Abstract:Roughness prediction of ground surfaces is critical in understanding and optimizing the grinding process. However, it is hitherto difficult to predict accurately the ground surface roughness by theoretical and empirical models due to the complexity of grinding process. BP neural network (BPNN), which can be used to establish the relationship between processing parameters and surface roughness, avoids the difficulty of revealing the complex physical mechanism and thus has unique potential in automatic optimization of grinding process in industrial practice. Activation function is one of the most important factors affecting the efficiency and accuracy of BPNN. Nevertheless, it is often selected arbitrarily or at most by trials or tuning. This paper proposes an activation function selection approach in which virtual data generated from the approximate physical model are employed to evaluate the performance of the BPNN in practice application. The results show that with tansig as the activation function of hidden layer and purelin as the activation function of output layer, the BPNN model can obtain the highest learning efficiency.

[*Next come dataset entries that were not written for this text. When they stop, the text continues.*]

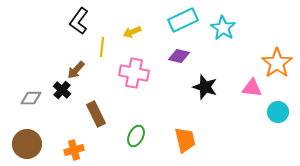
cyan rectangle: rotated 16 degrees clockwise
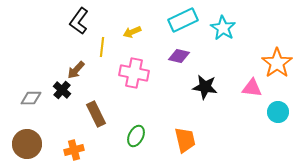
black star: rotated 10 degrees counterclockwise
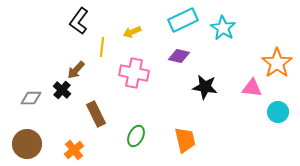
orange cross: rotated 24 degrees counterclockwise
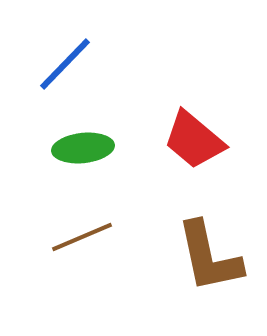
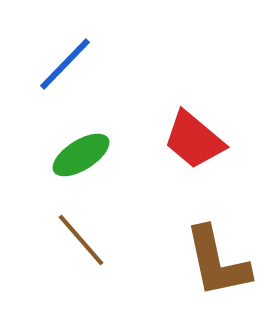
green ellipse: moved 2 px left, 7 px down; rotated 26 degrees counterclockwise
brown line: moved 1 px left, 3 px down; rotated 72 degrees clockwise
brown L-shape: moved 8 px right, 5 px down
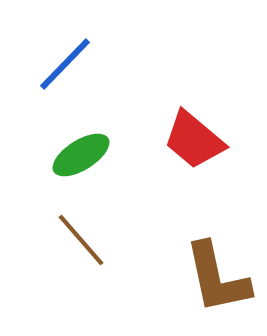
brown L-shape: moved 16 px down
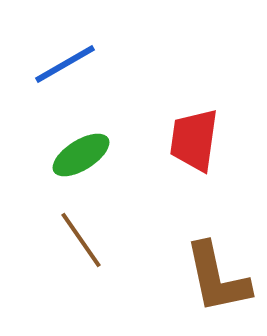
blue line: rotated 16 degrees clockwise
red trapezoid: rotated 58 degrees clockwise
brown line: rotated 6 degrees clockwise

Moreover, when the activation function of hidden layer is sigmoid, whose shape factor is 1-3, and the output layer activation function is purelin, the model can predict more precisely. Finally, the proposed approach is validated by comparing the performance of BPNN obtained from the virtual data and the experimental data. Obtained results showed that the proposed approach is a simple and effective way to determine the activation function of BPNN.